PDF Fitch Comments on U.S. Financial Reform Act's Implication for Credit Rating Agencies<...>
Historically, credit rating agencies have never been treated as experts under the Securities Act, appropriately so since ratings are inherently forward-looking and embody assumptions and predictions about future events that by their nature cannot be verified as facts. While Fitch continues to believe that it is not an expert under the plain meaning of sections 7 and 11 of the Securities Act, it is Fitch's understanding that, absent clarification by the U.S. Securities and Exchange Commission (SEC), immediately after the Dodd-Frank Bill is signed into law an issuer will need to obtain Fitch's written consent to include a Fitch credit rating in a Securities Act registration statement and any related prospectuses. If Fitch provides its consent for ratings to be included into Securities Act registration statements or prospectuses, Fitch will be potentially exposed to 'expert' liability under section 11 of the Securities Act, liability to which Fitch is not currently exposed.

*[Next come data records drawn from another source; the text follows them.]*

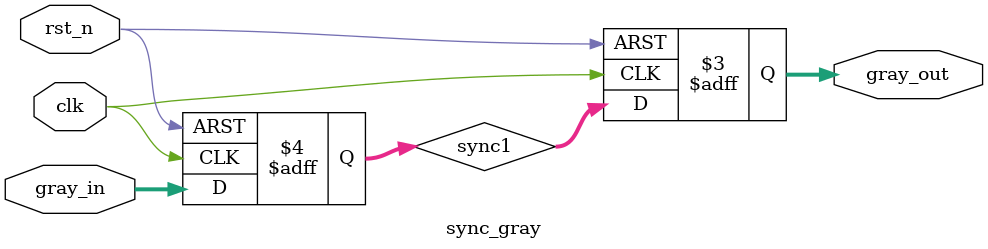
<source format=v>
`timescale 1ns / 1ps
module sync_gray #(parameter ADDR_WIDTH = 4)(
    input clk,
    input rst_n,
    input [ADDR_WIDTH:0]gray_in,
    output reg [ADDR_WIDTH:0]gray_out
);
    reg [ADDR_WIDTH:0]sync1;

    always @(posedge clk or negedge rst_n)begin
        if (!rst_n)begin
            sync1 <= 0;
            gray_out <= 0;
        end else begin
            sync1 <= gray_in;
            gray_out <= sync1;
        end
    end
endmodule


</source>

Fitch is not willing to take on such liability without a complete understanding of the ramifications of that liability to Fitch's business and the means by which Fitch may be able to effectively mitigate the risks associated therewith. While Fitch will continue to publish credit ratings and research, given the potential consequences, Fitch cannot consent to including Fitch credit ratings in prospectuses and registration statements at this time.
In addition, the Dodd-Frank Act directs the SEC to remove the exemption for credit rating agencies from the SEC's Fair Disclosure Rule (Regulation FD) within 90 days of the enactment of the Dodd-Frank Act. The exemption for credit rating agencies from Regulation FD permits issuers to provide the credit rating agencies with material non-public information without requiring public disclosure of such information. To the greatest extent possible, Fitch will work with the issuer community to put in place appropriate mechanisms so that Fitch can continue to receive confidential information as part of the rating process.
Issuers should consult their legal counsel with respect to the effect of these issues on the issuer and any planned securities offerings.